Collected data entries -
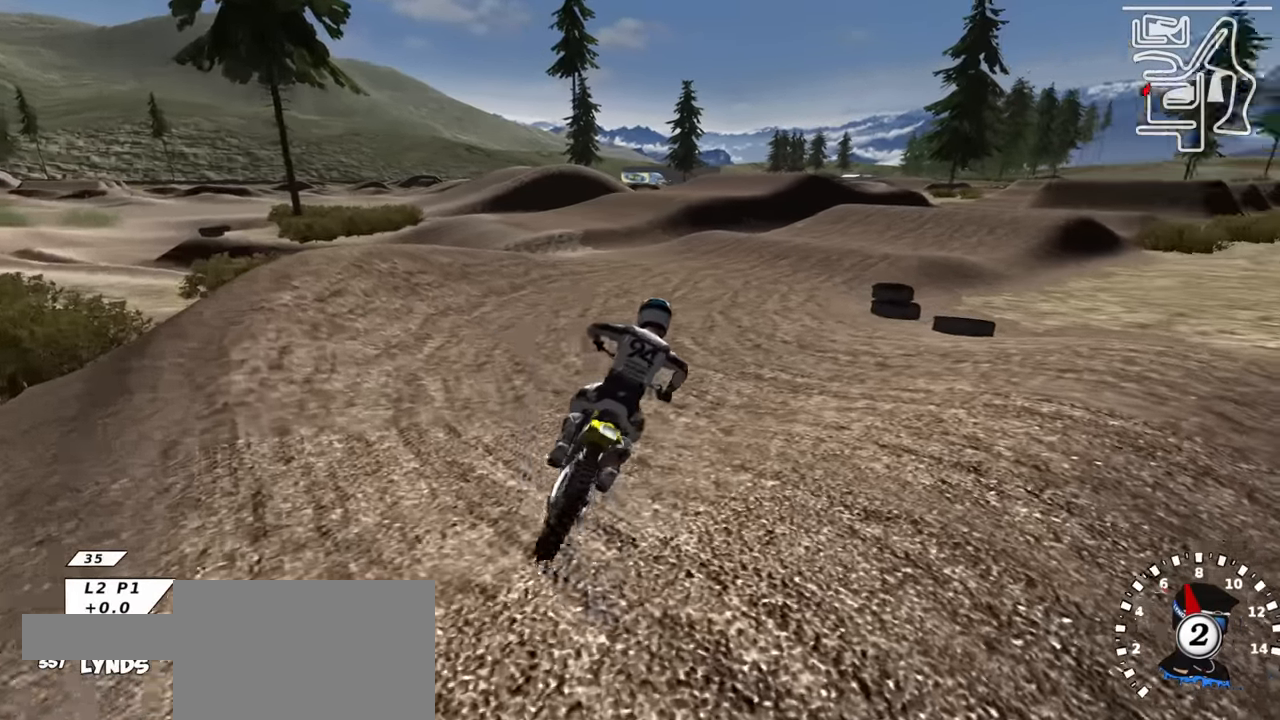
{"buttons": ["R2", "R3"], "left_stick": "center", "right_stick": "up", "events": [[17, "right_stick", "up"], [350, "left_stick", "right"], [450, "left_stick", "center"]]}
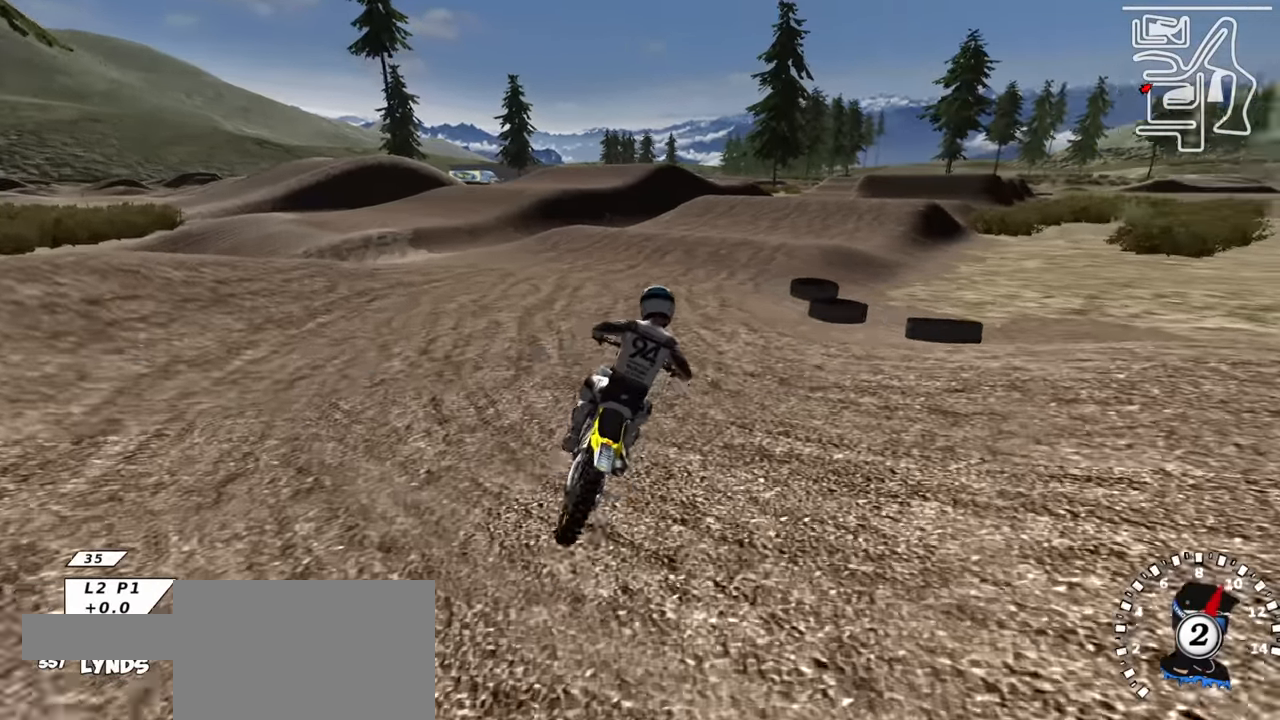
{"buttons": ["R2"], "left_stick": "center", "right_stick": "center", "events": [[167, "right_stick", "center"], [234, "R3", "up"]]}
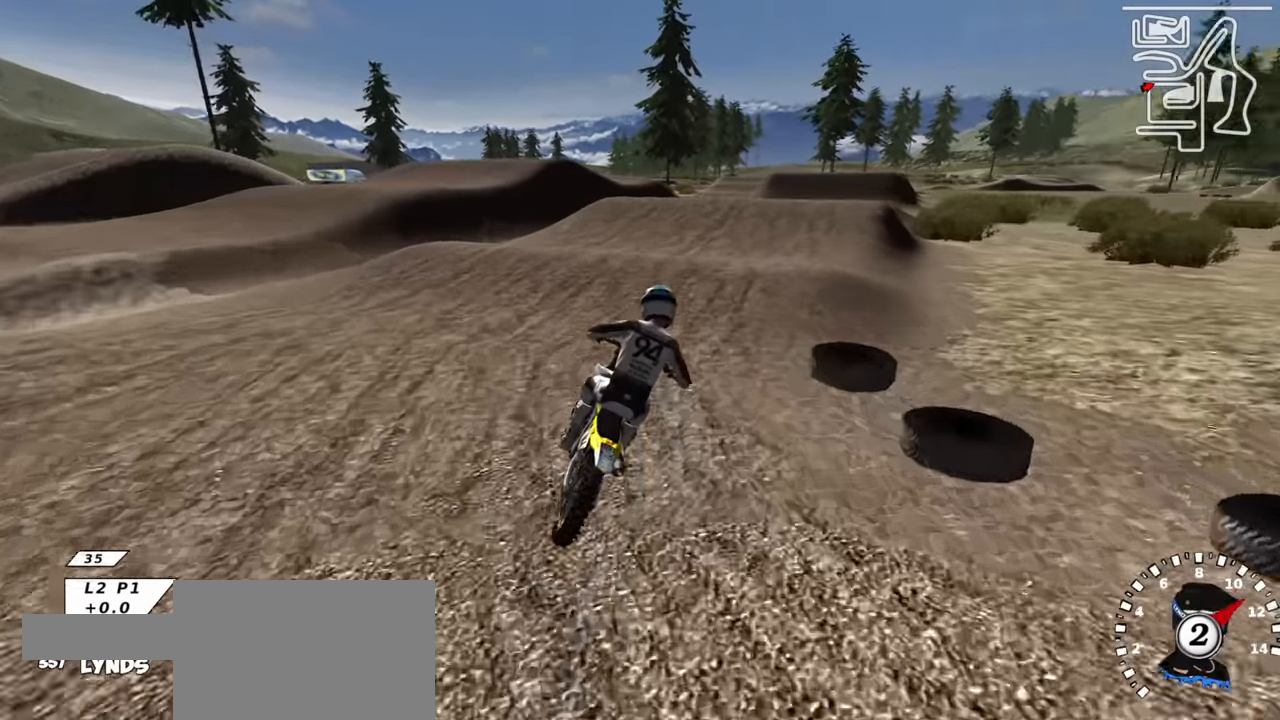
{"buttons": ["R2"], "left_stick": "down", "right_stick": "down", "events": [[34, "right_stick", "up"], [50, "TRIANGLE", "down"], [167, "TRIANGLE", "up"], [317, "left_stick", "down"], [334, "right_stick", "center"], [417, "right_stick", "down"]]}
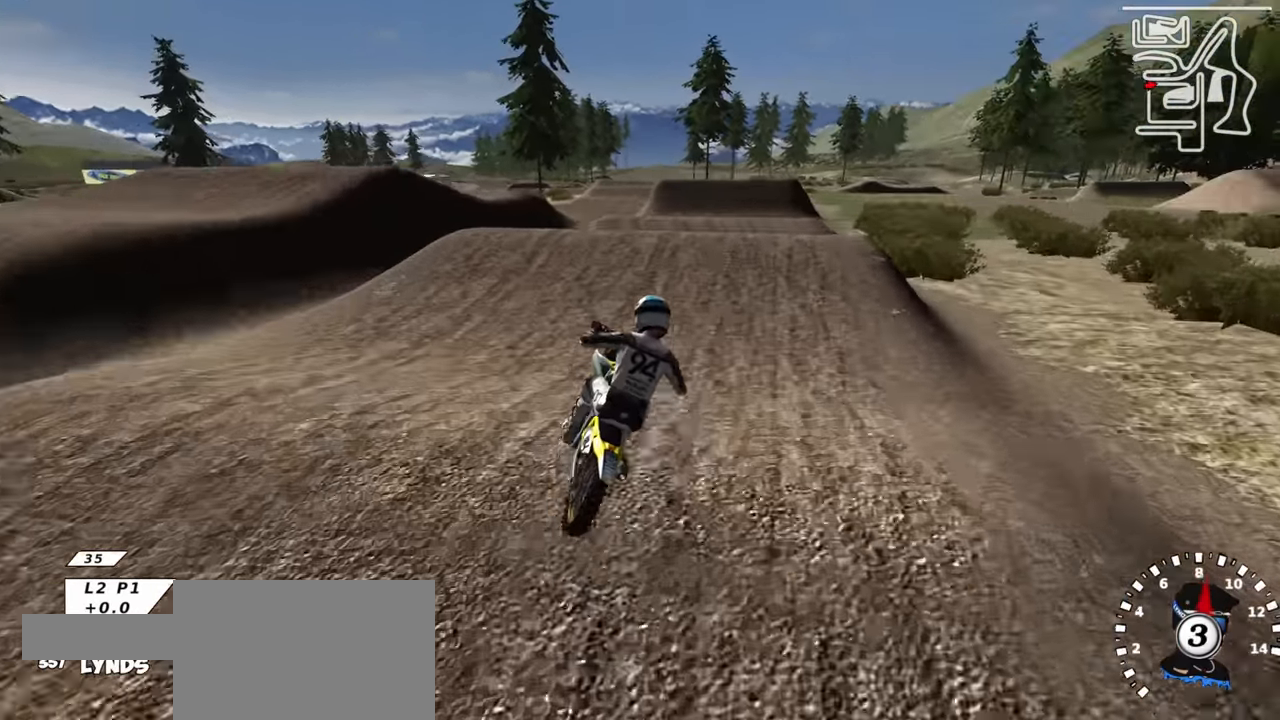
{"buttons": ["R2"], "left_stick": "center", "right_stick": "center", "events": [[17, "left_stick", "center"], [50, "right_stick", "center"], [67, "R2", "up"], [150, "right_stick", "up"], [284, "R2", "down"], [417, "R2", "up"], [467, "right_stick", "center"], [500, "R2", "down"]]}
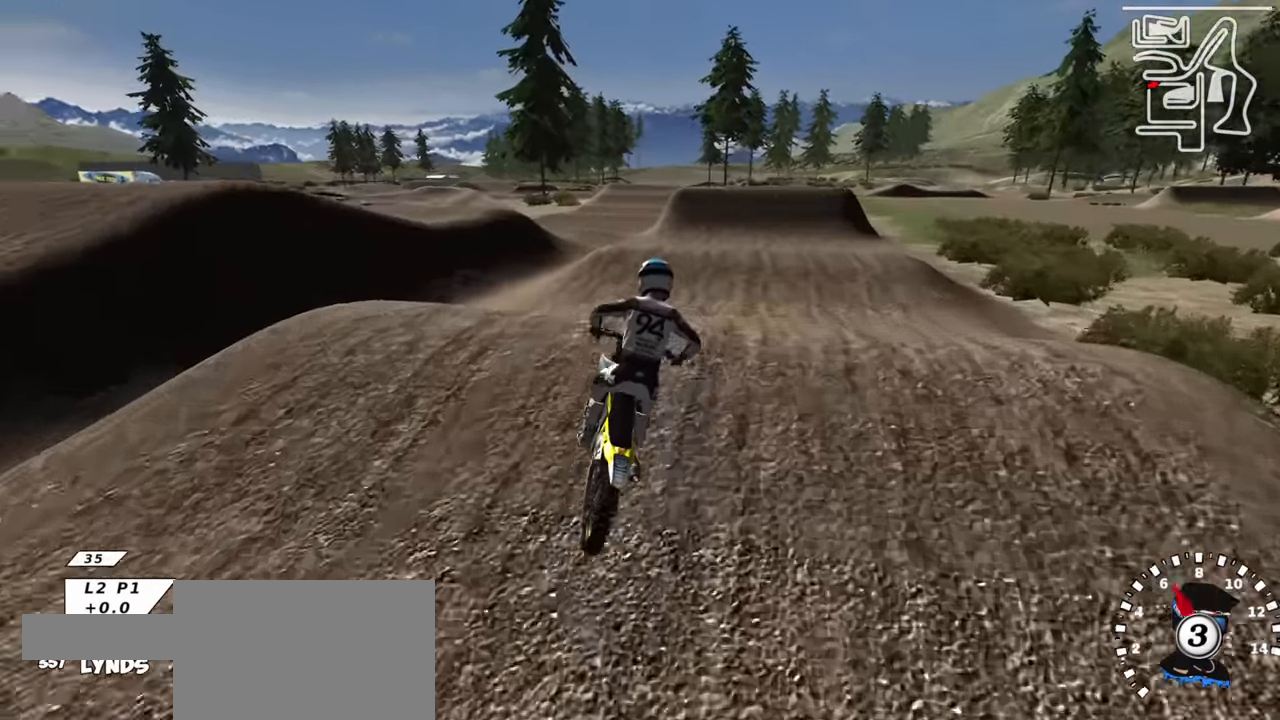
{"buttons": [], "left_stick": "up-left", "right_stick": "center", "events": [[34, "right_stick", "down-left"], [167, "R2", "up"], [234, "right_stick", "center"], [367, "left_stick", "left"], [384, "SQUARE", "down"], [484, "SQUARE", "up"], [500, "left_stick", "up-left"]]}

Directions -
Restate each entry word for word. Omit every picture.

Solution -
{"buttons": ["R2", "R3"], "left_stick": "center", "right_stick": "up", "events": [[17, "right_stick", "up"], [350, "left_stick", "right"], [450, "left_stick", "center"]]}
{"buttons": ["R2"], "left_stick": "center", "right_stick": "center", "events": [[167, "right_stick", "center"], [234, "R3", "up"]]}
{"buttons": ["R2"], "left_stick": "down", "right_stick": "down", "events": [[34, "right_stick", "up"], [50, "TRIANGLE", "down"], [167, "TRIANGLE", "up"], [317, "left_stick", "down"], [334, "right_stick", "center"], [417, "right_stick", "down"]]}
{"buttons": ["R2"], "left_stick": "center", "right_stick": "center", "events": [[17, "left_stick", "center"], [50, "right_stick", "center"], [67, "R2", "up"], [150, "right_stick", "up"], [284, "R2", "down"], [417, "R2", "up"], [467, "right_stick", "center"], [500, "R2", "down"]]}
{"buttons": [], "left_stick": "up-left", "right_stick": "center", "events": [[34, "right_stick", "down-left"], [167, "R2", "up"], [234, "right_stick", "center"], [367, "left_stick", "left"], [384, "SQUARE", "down"], [484, "SQUARE", "up"], [500, "left_stick", "up-left"]]}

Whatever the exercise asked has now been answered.